Dans une déclaration rendue publique le 2 décembre, le Front pour la Démocratie et la République (FDR) juge ces revendications « légitimes » et pointe la responsabilité du gouvernement PASTEF, qu’il accuse d’être incapable d’apporter une réponse « à la hauteur de la situation ». Le Front lie la paralysie actuelle à ce qu’il appelle la « catastrophe financière » provoquée par « la fable irresponsable de la dette cachée », estimant que le Premier ministre devra « répondre de cette forfaiture » aux conséquences potentiellement plus graves encore que les tensions actuelles sur les campus.

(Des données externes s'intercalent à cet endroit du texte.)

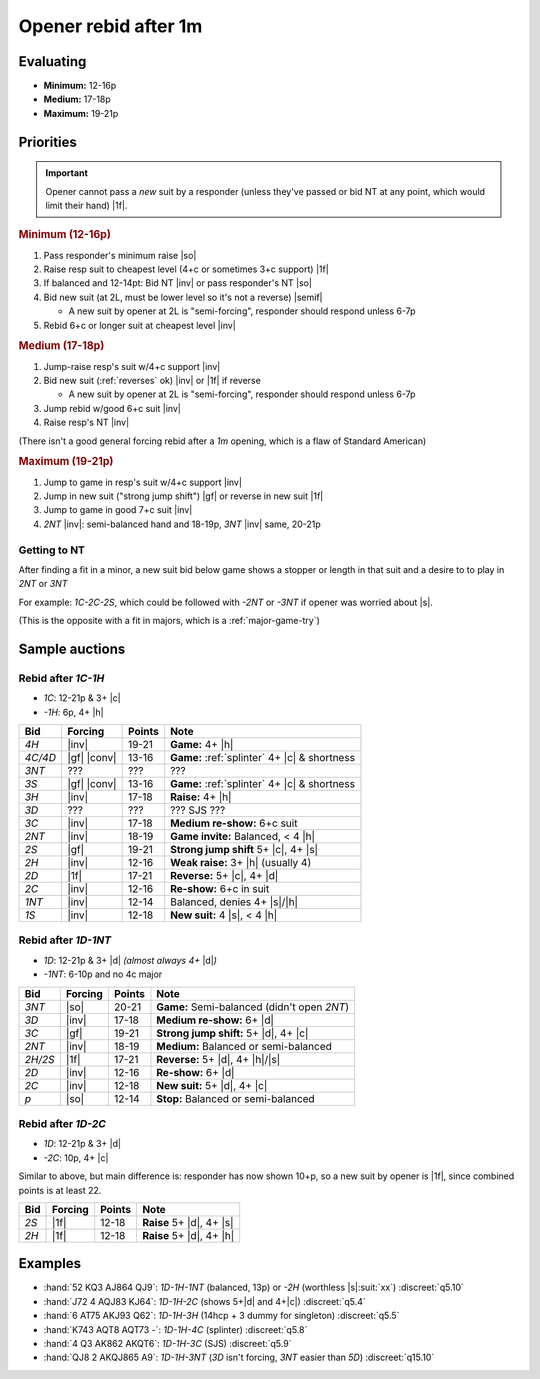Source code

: =====================
Opener rebid after 1m
=====================

Evaluating
==========

- **Minimum:** 12-16p
- **Medium:** 17-18p
- **Maximum:** 19-21p

Priorities
==========

.. important::

  Opener cannot pass a *new* suit by a responder (unless they've passed or bid NT at any point,
  which would limit their hand) |1f|.


.. rubric:: Minimum (12-16p)

1.  Pass responder's minimum raise |so|

2.  Raise resp suit to cheapest level (4+c or sometimes 3+c support) |1f|

3.  If balanced and 12-14pt: Bid NT |inv| or pass responder's NT |so|

4.  Bid new suit (at 2L, must be lower level so it's not a reverse) |semif|

    - A new suit by opener at 2L is "semi-forcing", responder should respond unless 6-7p

5.  Rebid 6+c or longer suit at cheapest level |inv|


.. rubric:: Medium (17-18p)

1.  Jump-raise resp's suit w/4+c support |inv|

2.  Bid new suit (:ref:`reverses` ok) |inv| or |1f| if reverse

    - A new suit by opener at 2L is "semi-forcing", responder should respond unless 6-7p

3.  Jump rebid w/good 6+c suit |inv|

4.  Raise resp's NT |inv|

(There isn't a good general forcing rebid after a `1m` opening, which is a flaw of Standard American)

.. todo:: Investigate NMF or inverted minors


.. rubric:: Maximum (19-21p)

1.  Jump to game in resp's suit w/4+c support |inv|

2.  Jump in new suit ("strong jump shift") |gf| or reverse in new suit |1f|

3.  Jump to game in good 7+c suit |inv|

4.  `2NT` |inv|: semi-balanced hand and 18-19p, `3NT` |inv| same, 20-21p


Getting to NT
-------------

After finding a fit in a minor, a new suit bid below game shows a stopper or length in that suit
and a desire to to play in `2NT` or `3NT`

For example: `1C-2C-2S`, which could be followed with `-2NT` or `-3NT` if opener was worried about |s|.

(This is the opposite with a fit in majors, which is a :ref:`major-game-try`)


Sample auctions
===============

Rebid after `1C-1H`
-------------------

- `1C`: 12-21p & 3+ |c|

- `-1H`: 6p, 4+ |h|

.. table::
  :class: table-unstriped table-condense

  ==================== ============ =========== ============================================
  Bid                  Forcing      Points      Note
  ==================== ============ =========== ============================================
  `4H`                 |inv|        19-21       **Game:** 4+ |h|
  `4C/4D`              |gf| |conv|  13-16       **Game:** :ref:`splinter` 4+ |c| & shortness
  `3NT`                ???          ???         ???
  `3S`                 |gf| |conv|  13-16       **Game:** :ref:`splinter` 4+ |c| & shortness
  `3H`                 |inv|        17-18       **Raise:** 4+ |h|
  `3D`                 ???          ???         ??? SJS ???
  `3C`                 |inv|        17-18       **Medium re-show:** 6+c suit
  `2NT`                |inv|        18-19       **Game invite:** Balanced, < 4 |h|
  `2S`                 |gf|         19-21       **Strong jump shift** 5+ |c|, 4+ |s|
  `2H`                 |inv|        12-16       **Weak raise:** 3+ |h| (usually 4)
  `2D`                 |1f|         17-21       **Reverse:** 5+ |c|, 4+ |d|
  `2C`                 |inv|        12-16       **Re-show:** 6+c in suit
  `1NT`                |inv|        12-14       Balanced, denies 4+ |s|/|h|
  `1S`                 |inv|        12-18       **New suit:** 4 |s|, < 4 |h|
  ==================== ============ =========== ============================================



Rebid after `1D-1NT`
--------------------

- `1D`: 12-21p & 3+ |d| *(almost always 4+* |d|\ *)*

- `-1NT`: 6-10p and no 4c major

.. table::
  :class: table-unstriped table-condense

  ==================== ============ =========== ============================================
  Bid                  Forcing      Points      Note
  ==================== ============ =========== ============================================
  `3NT`                |so|         20-21       **Game:** Semi-balanced (didn't open `2NT`)
  `3D`                 |inv|        17-18       **Medium re-show:** 6+ |d|
  `3C`                 |gf|         19-21       **Strong jump shift:** 5+ |d|, 4+ |c|
  `2NT`                |inv|        18-19       **Medium:** Balanced or semi-balanced
  `2H/2S`              |1f|         17-21       **Reverse:** 5+ |d|, 4+ |h|/|s|
  `2D`                 |inv|        12-16       **Re-show:** 6+ |d|
  `2C`                 |inv|        12-18       **New suit:** 5+ |d|, 4+ |c|
  `p`                  |so|         12-14       **Stop:** Balanced or semi-balanced
  ==================== ============ =========== ============================================


Rebid after `1D-2C`
-------------------

- `1D`: 12-21p & 3+ |d|

- `-2C`: 10p, 4+ |c|

Similar to above, but main difference is: responder has now shown 10+p, so a new suit by
opener is |1f|, since combined points is at least 22.

.. table::
  :class: table-unstriped table-condense

  ==================== ============ =========== ============================================
  Bid                  Forcing      Points      Note
  ==================== ============ =========== ============================================
  `2S`                 |1f|         12-18       **Raise** 5+ |d|, 4+ |s|
  `2H`                 |1f|         12-18       **Raise** 5+ |d|, 4+ |h|
  ==================== ============ =========== ============================================

Examples
========

- :hand:`52 KQ3 AJ864 QJ9`: `1D-1H-1NT` (balanced, 13p) or `-2H` (worthless |s|\ :suit:`xx`) :discreet:`q5.10`

- :hand:`J72 4 AQJ83 KJ64`: `1D-1H-2C` (shows 5+\ |d| and 4+\ |c|) :discreet:`q5.4`

- :hand:`6 AT75 AKJ93 Q62`: `1D-1H-3H` (14hcp + 3 dummy for singleton) :discreet:`q5.5`

- :hand:`K743 AQT8 AQT73 -`: `1D-1H-4C` (splinter) :discreet:`q5.8`

- :hand:`4 Q3 AK862 AKQT6`: `1D-1H-3C` (SJS) :discreet:`q5.9`

  .. todo:: How would one handle that w/WJS ?

- :hand:`QJ8 2 AKQJ865 A9`: `1D-1H-3NT` (`3D` isn't forcing, `3NT` easier than `5D`) :discreet:`q15.10`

S’il apporte un soutien « sans condition » aux étudiants, le FDR les exhorte toutefois à renoncer à la violence et à privilégier des formes de mobilisation susceptibles de rallier l’opinion publique. Le mouvement critique une gestion gouvernementale fondée, selon lui, sur la répression policière et des « annonces manipulatrices », des méthodes qui ne feraient qu’aggraver la crise. Le Front appelle enfin l’exécutif à ouvrir immédiatement des négociations « sérieuses » avec les organisations estudiantines afin de restaurer un climat d’apaisement dans l’espace universitaire.